Trecho selecionado:
Conapir: conheça luta por igualdade de direitos e reparação histórica

Conferência Nacional da Igualdade Racial termina hoje em Brasília

Daniella Almeida – Repórter da Agência Brasil

Os delegados da 5ª Conferência Nacional de Promoção da Igualdade Racial (Conapir), reunidos em Brasília, apresentam nesta sexta-feira (19) o documento final com as propostas que serão encaminhadas ao governo federal. São diretrizes e recomendações para a formulação e aprimoramento de políticas públicas de igualdade, democracia, reparação histórica e justiça racial.

O encontro, que termina nesta sexta-feira (19), reúne cerca de 2 mil pessoas de todo o país. São 1,7 mil delegados eleitos, 200 convidados e 50 observadores que debateram as 740 propostas aprovadas nas etapas anteriores em conferências municipais, estaduais e regionais.

Na quinta-feira, a reunião plenária homenageou a socióloga e militante do movimento negro Luiza Bairros, falecida em 2016, que foi ministra-chefe da Secretaria de Políticas de Promoção da Igualdade Racial do Brasil (Seppir) entre 2011 e 2014.

Registros listados:
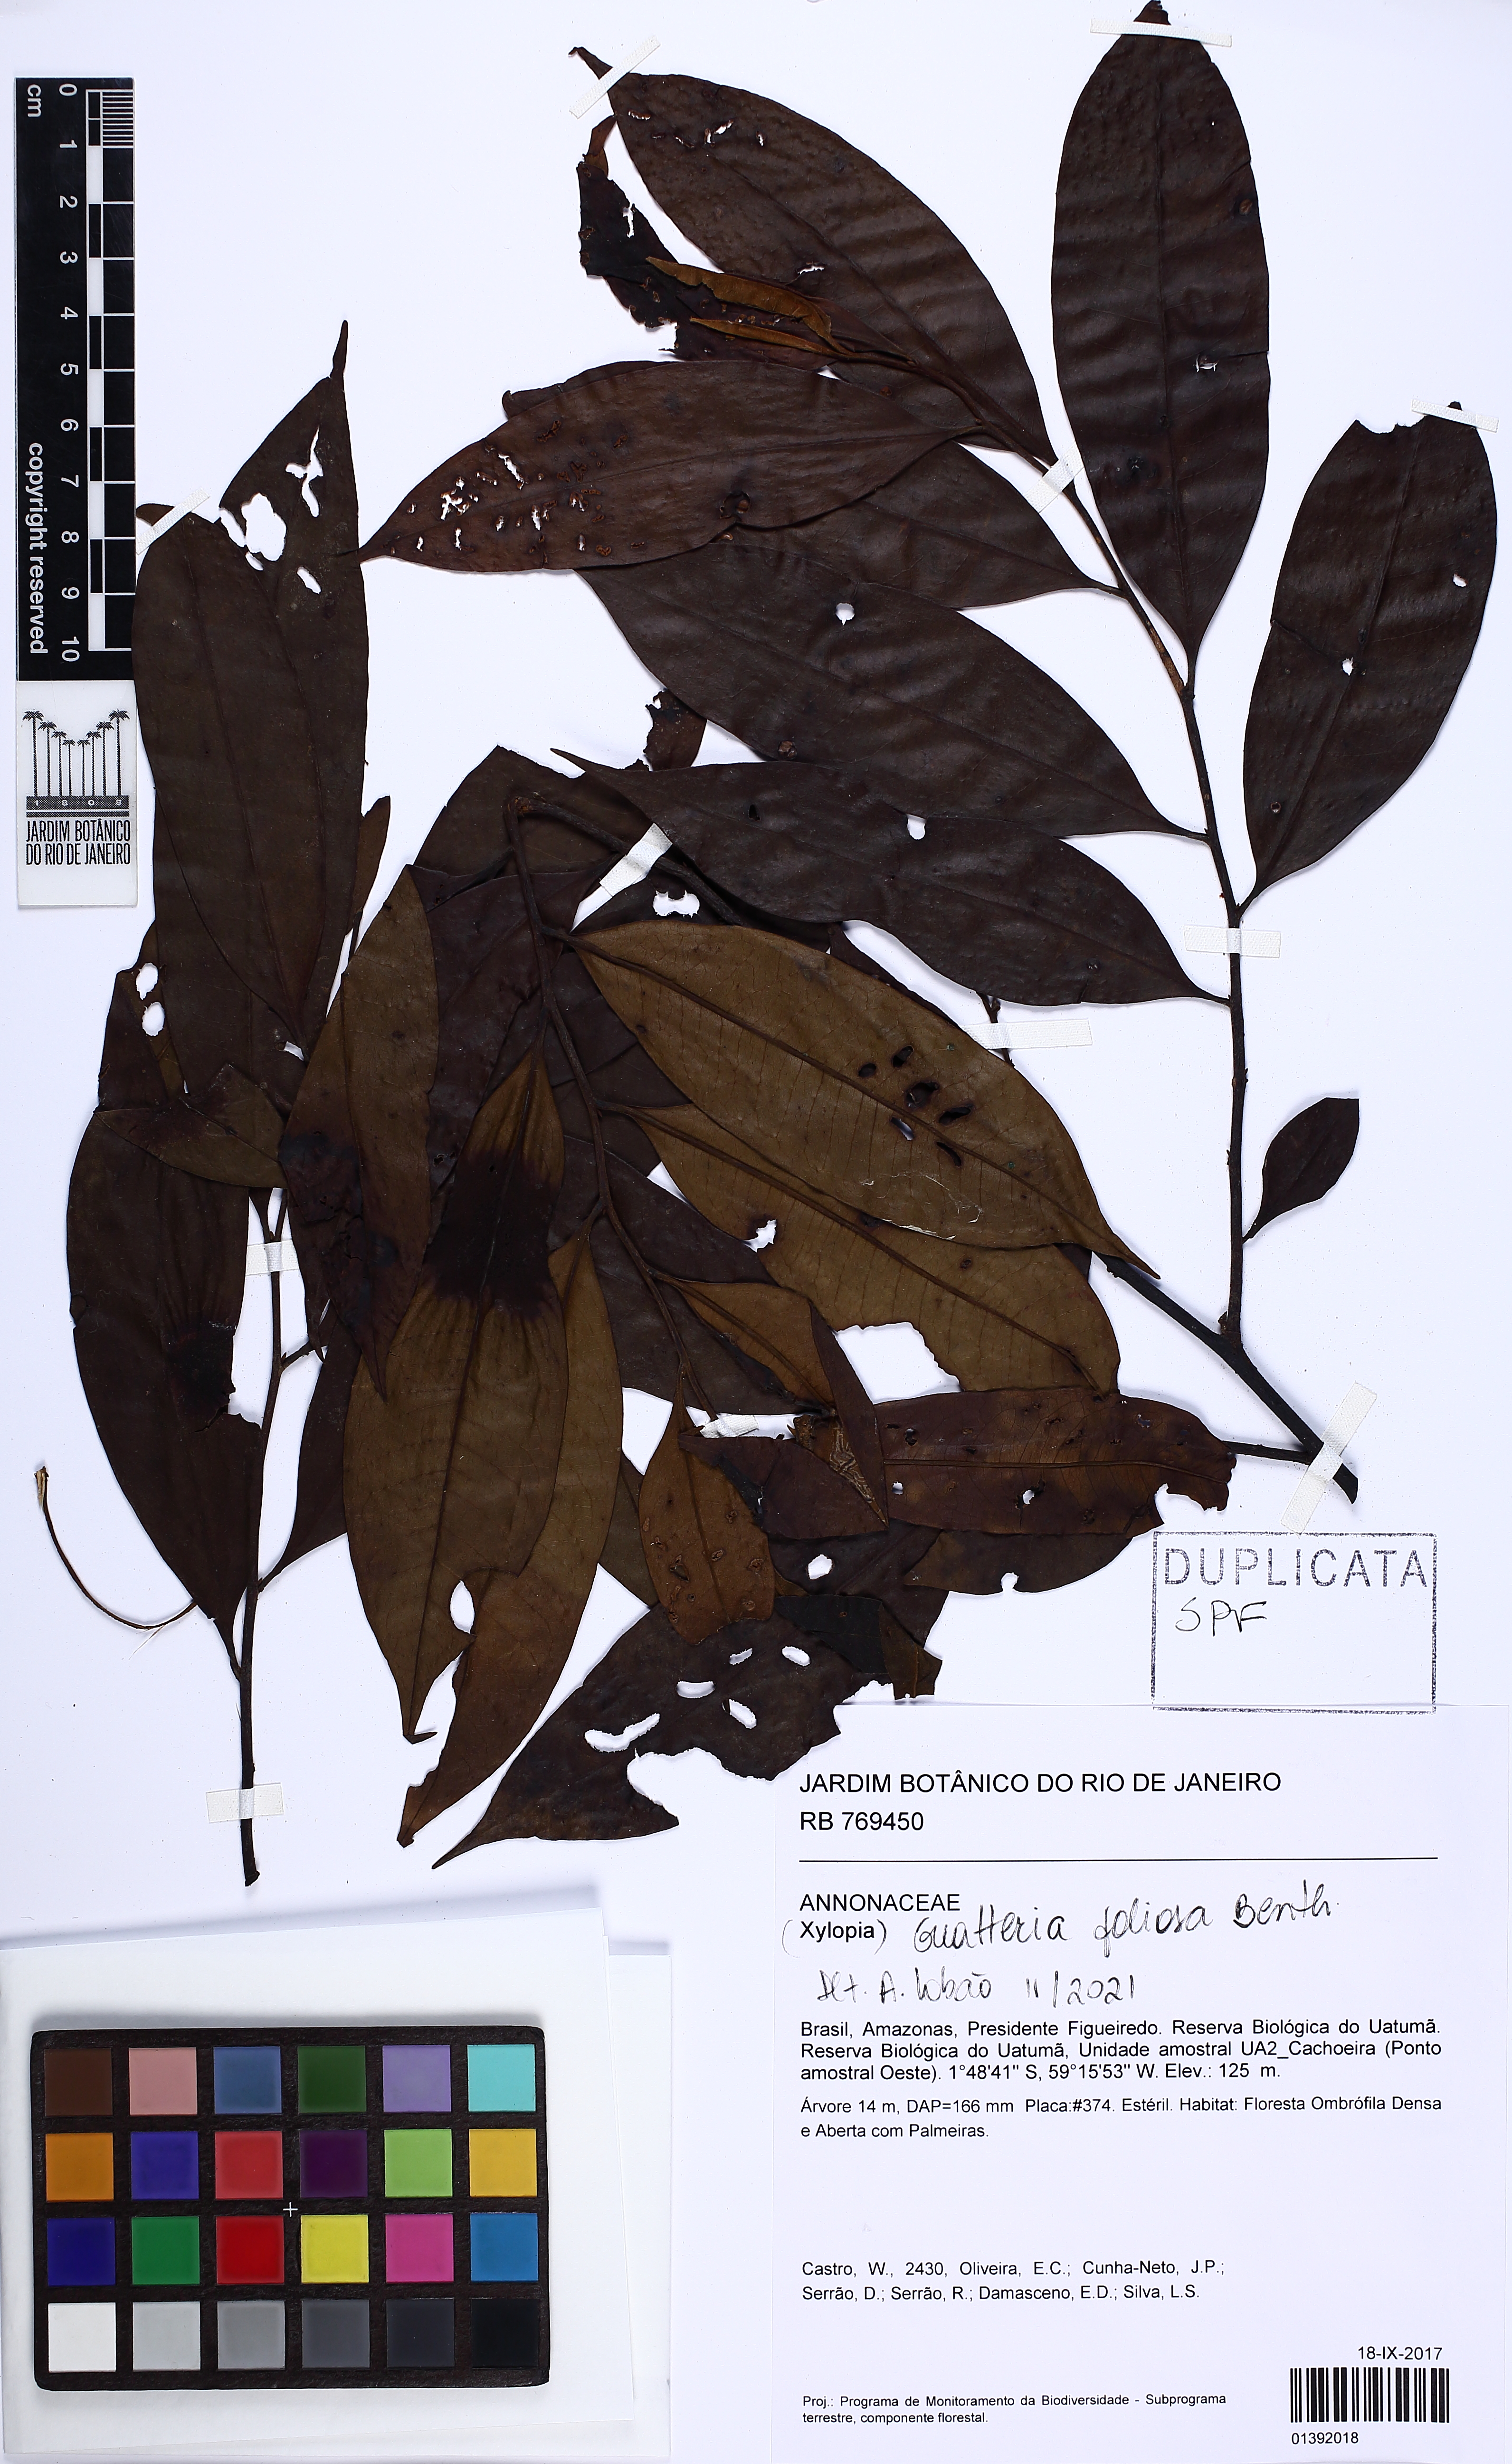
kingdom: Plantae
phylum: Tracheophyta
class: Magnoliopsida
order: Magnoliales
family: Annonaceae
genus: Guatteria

Tarefas a realizar:
[a] Responda com base na notícia sobre a Conapir:
(i) Quantas pessoas o encontro em Brasília reúne?
(ii) Quantas propostas aprovadas nas etapas anteriores foram debatidas?
(iii) Em que período Luiza Bairros foi ministra-chefe da Seppir?
[b] Escreva a continuação da notícia sobre a Conapir a partir do último parágrafo apresentado.

Respostas das tarefas:
[a]
(i) Cerca de 2 mil pessoas.
(ii) 740 propostas.
(iii) Entre 2011 e 2014.

[b]
Na reunião deliberativa, as propostas foram sendo submetidas à votação de todos os delegados presentes e os textos foram ajustados para refletir a vontade coletiva.

Após consenso, as recomendações foram inseridas no texto final da conferência a ser levado nesta sexta-feira (19) ao governo.

A programação oficial de quinta-feira foi alternada com manifestações espontâneas de grupos sociais. As comunidades de terreiro de religiões de matriz africana – Candomblé e a Umbanda – ocuparam os corredores e levaram “seu axé” ao palco da plenária com cantos e vestimentas e adornos para pedir respeito ao saber ancestral e ser resistência.

Mãe Gilce de Oyá, ribeirinha da ilha de Cotijuba (PA), deseja que a Constituição Federal de 1988 garanta igualdade ao povo negro.

Na sequência, em roda, os capoeiristas se uniram em coro para reivindicar a valorização do ofício da capoeira.

Em um protesto pacífico de rodopios e rasteiras, musicado por berimbaus, pandeiros e agogôs, os delegados na Conapir sugeriam que a capoeira seja inserida nos currículos escolares como uma celebração da cultura afro-brasileira, que transmite tradição, ética e valores. Para não ser vista apenas como uma atração turística.

João Moreira, professor de educação física no Grande ABC Paulista, popularmente conhecido como Mestre Pelé, defende a luta, caracterizada pela ginga, que foi criada pelos escravizados no Brasil. “Hoje, a capoeira educa, ensina a ter respeito com o próximo e a disciplina de sua própria pessoa”.

Mestre Pelé exaltou os griôs, sábios contadores de histórias, como figuras experientes e respeitadas. “Os mestres, mesmo sem nunca terem conseguido ir a uma universidade, iniciaram todo esse processo educacional com a capoeira.”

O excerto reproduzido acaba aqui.